Congrats BTW! Good job passing!

angrypirate247

are you counting the drag and drops as simulations?

elmance123

I took CASP last year and failed , but I took courses on CEH and found that the lessons in there would have helped ton before I took the CASP. Cybrary has a good collection of videos on the attack types on systems and on how to defend against them.
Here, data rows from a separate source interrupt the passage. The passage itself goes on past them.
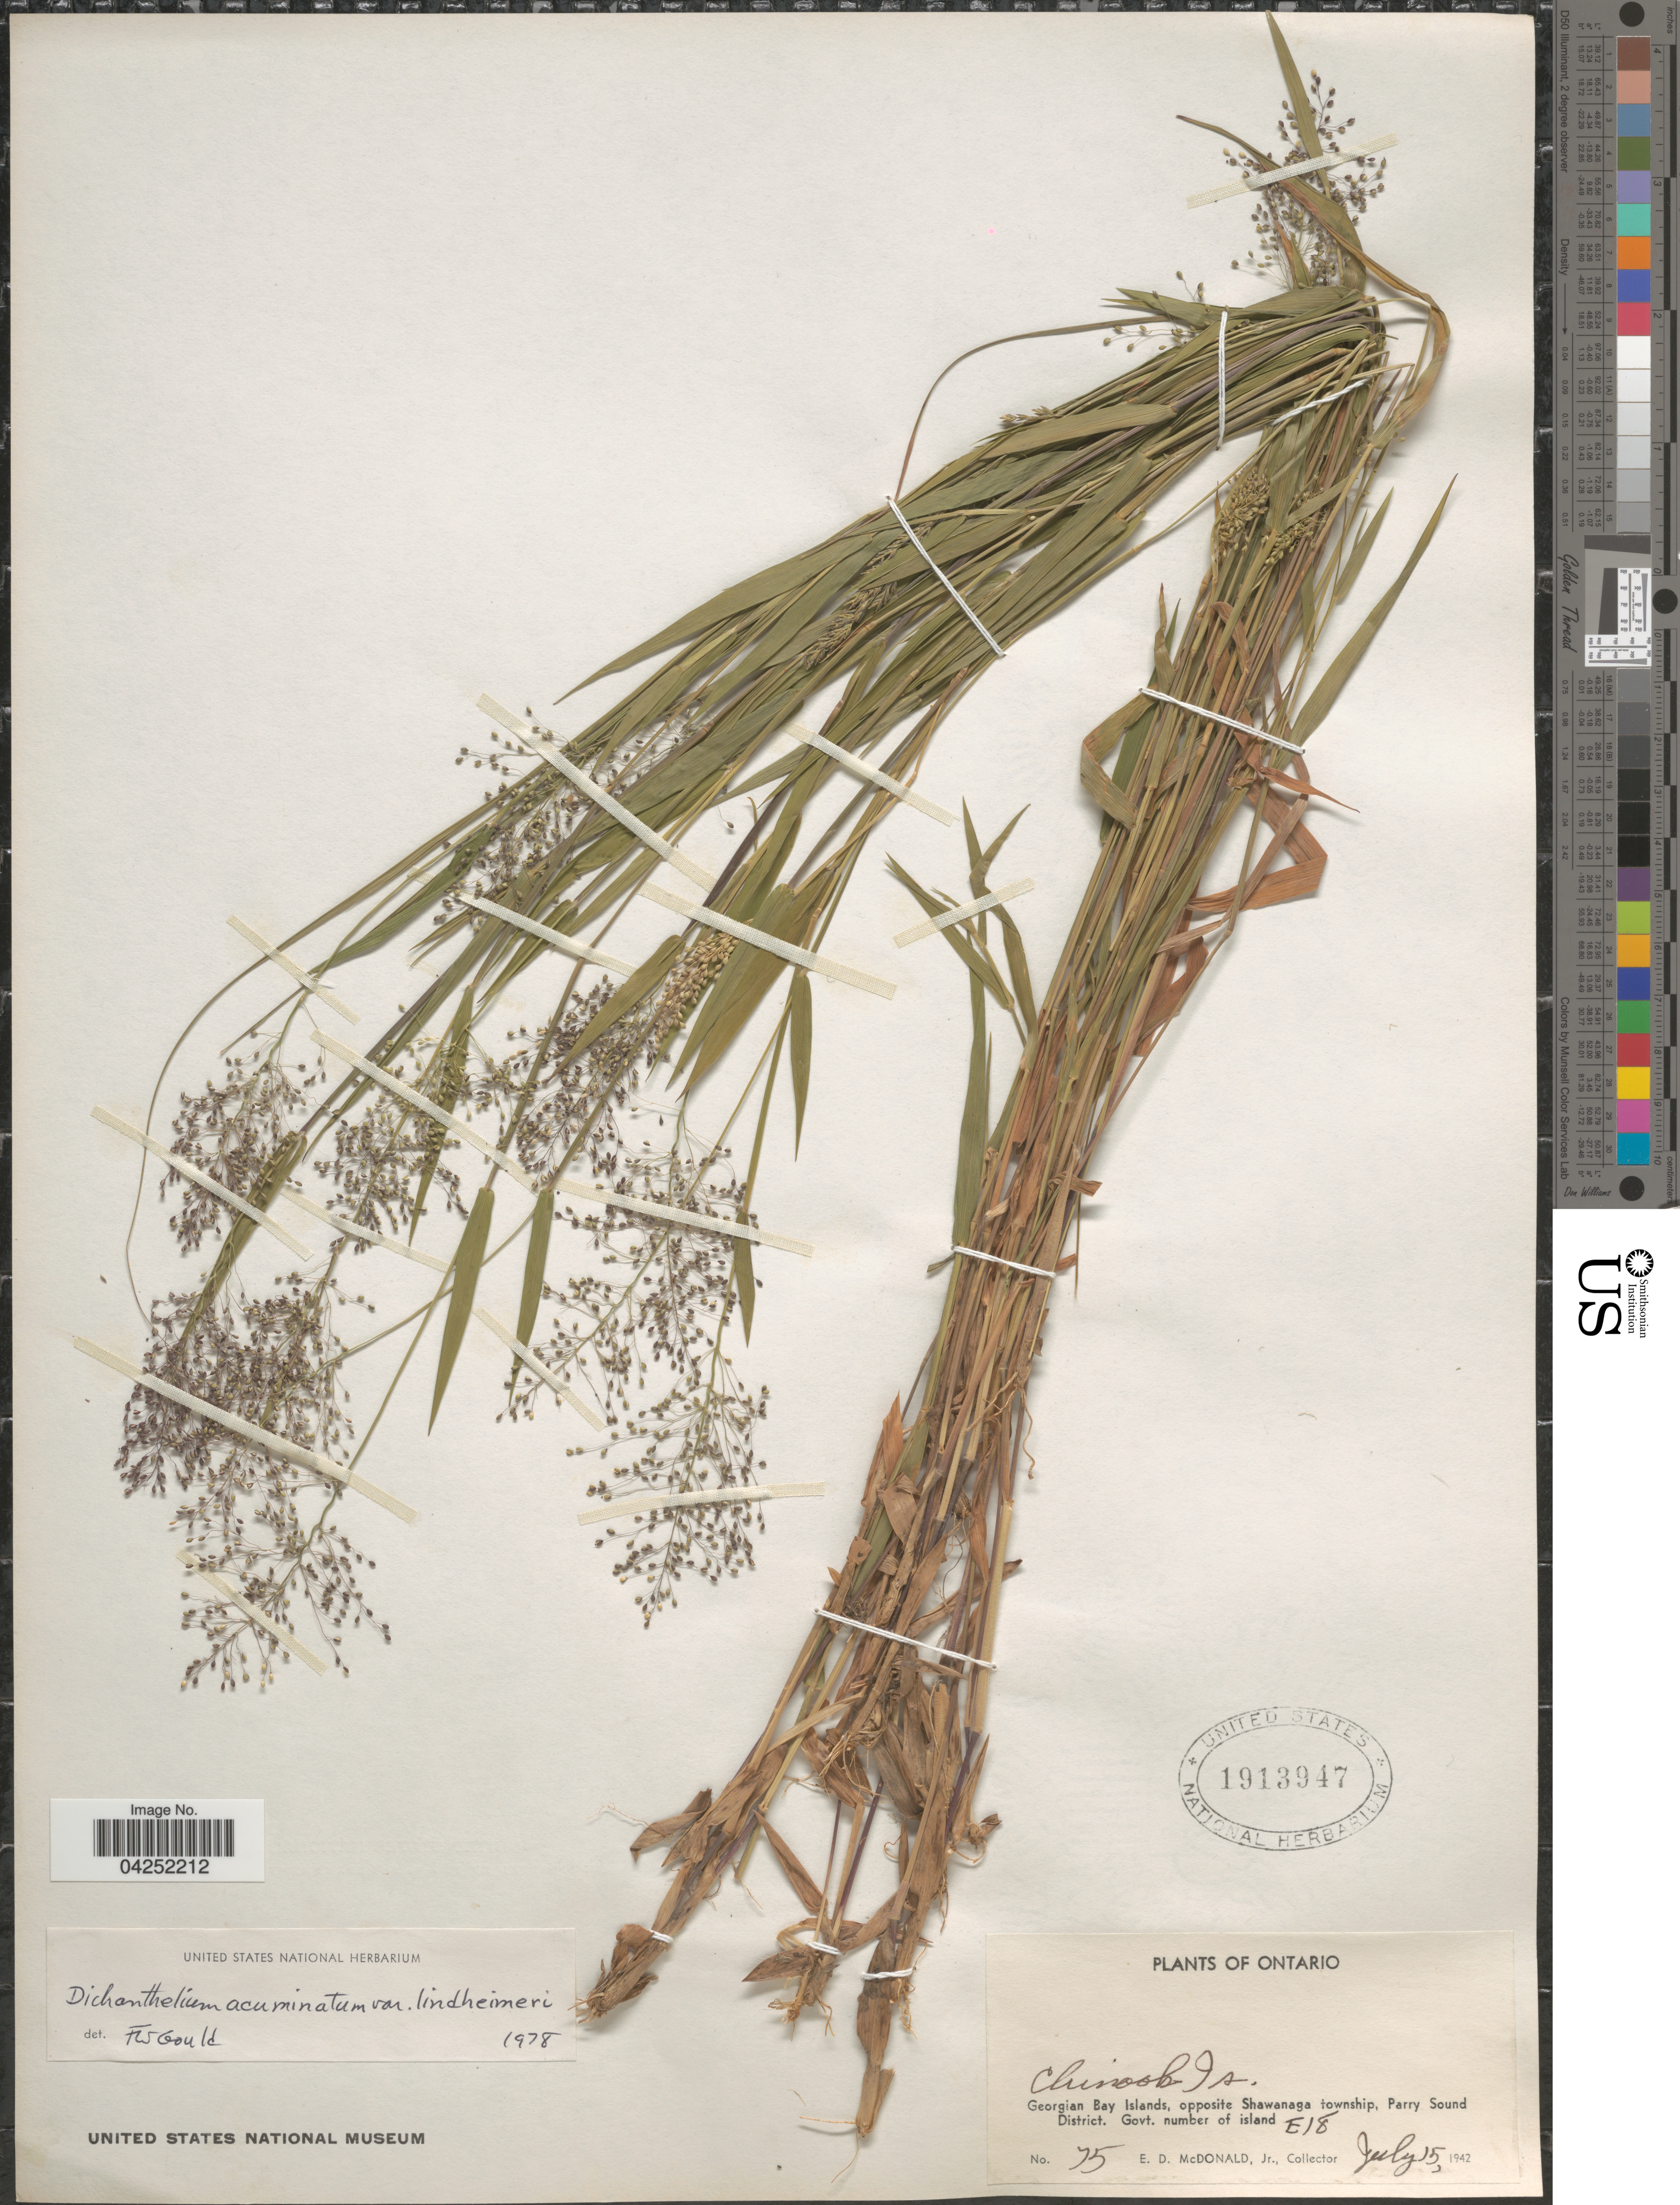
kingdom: Plantae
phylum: Tracheophyta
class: Liliopsida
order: Poales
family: Poaceae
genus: Dichanthelium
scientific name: Dichanthelium acuminatum var. lindheimeri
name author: (Nash) Gould & C.A. Clark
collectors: E. D. McDonald Jr.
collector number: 75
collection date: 1942-07-15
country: Canada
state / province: Ontario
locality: Chinoob Is. Georgian Bay Islands, opposite Shawanaga township, Parry Sound District. Govt. number of island E18.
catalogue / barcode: US 1913947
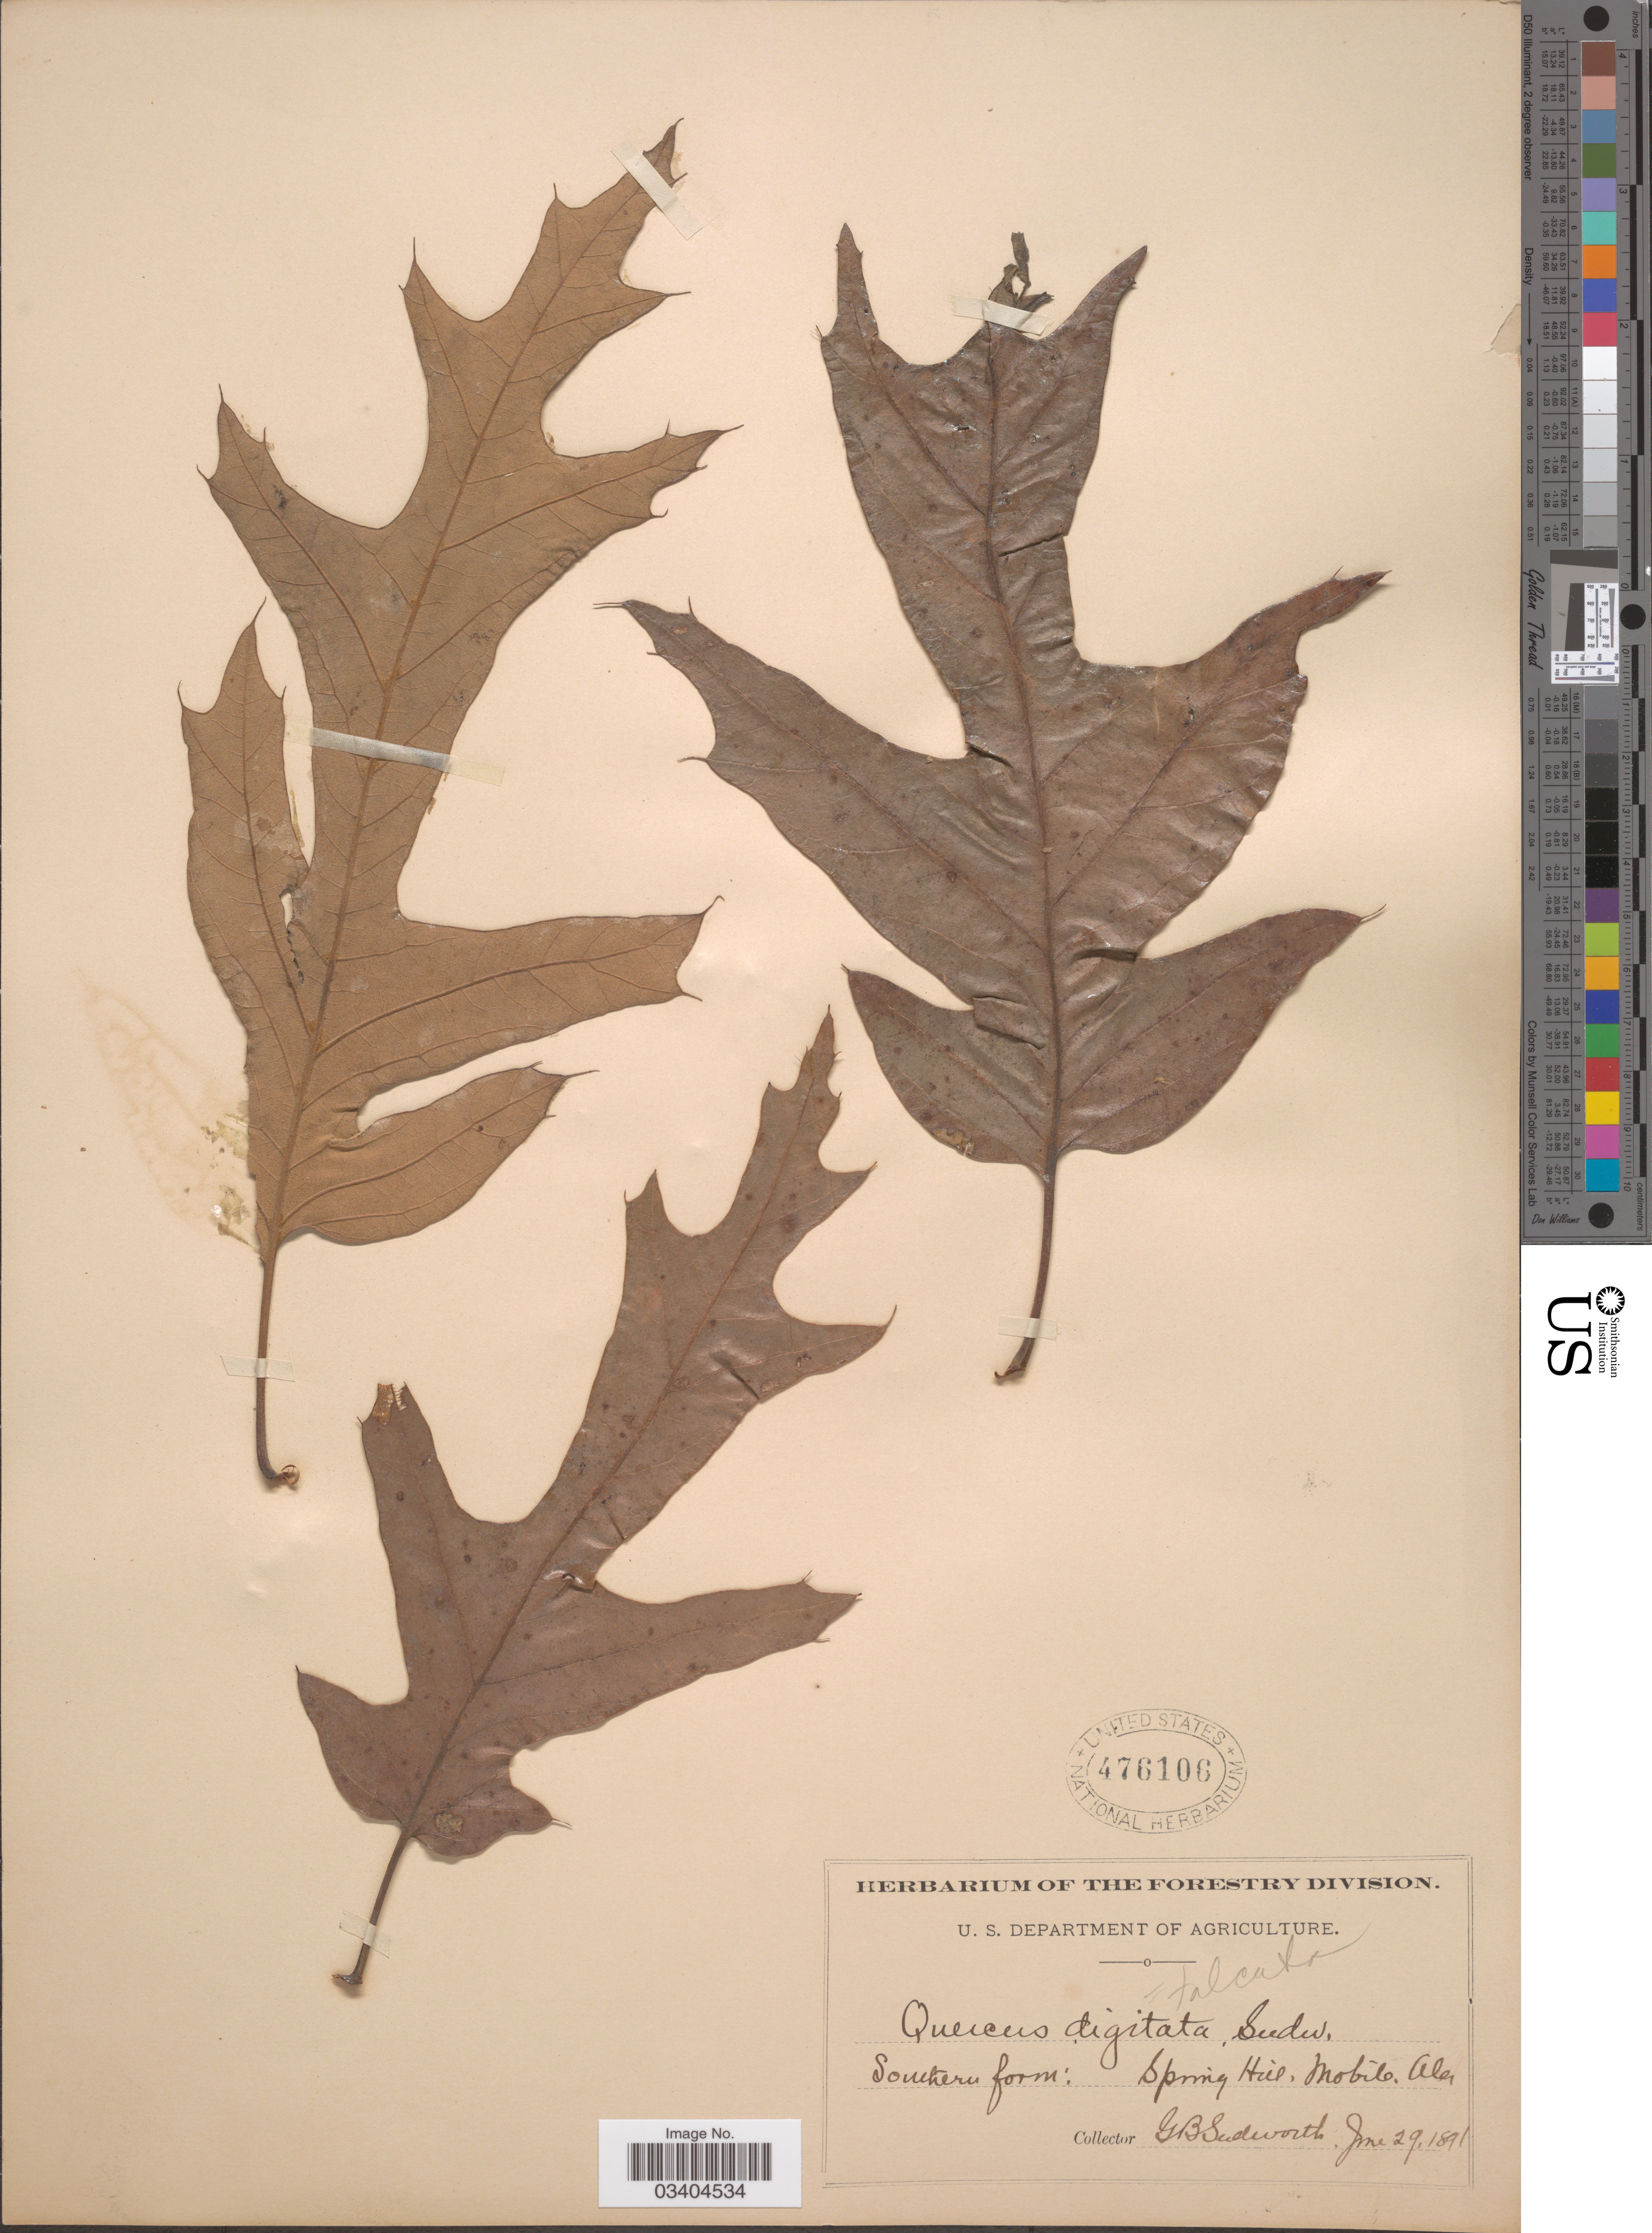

Also, the multiple choice questions are pretty long, like almost short story long. It's a draining test.

Igetitgirl

If you don't have hands on experience, I recommend you study network design diagrams and attacks types simultaneously. What I mean is you must understand what security control device covers in the form of vulnerabilities on the network. You need to know if the device is deployed inline or on the boundaries of the network. Does the device work on the network, on the the host, or on both. For example, you can deploy a firewall on the network or on a host based firewall (HBSS). If I give you a network diagram with a DMZ that has a web server and an email server and you only have one firewall on your network and that is placed in front of a switch for traffic coming in from the internet and you do not have any other security controls in the DMZ or anywhere else on the network and I give you a choice of a WAF, AV Server, a Patch Server, NIDS/NIPs, FW, or and IDS, which one of these devices would you choose to add and where you place it as a security measure to cover common attacks such as XXS and SQL injection? You only get one choice of device because of budget.

Igetitgirl

Technique for long questions is go to the last 2 sentences. That is usually where the question is at on 9 out of 10 questions. That technique works for most exams

Igetitgirl

Anything that is not multiple choice is simulation.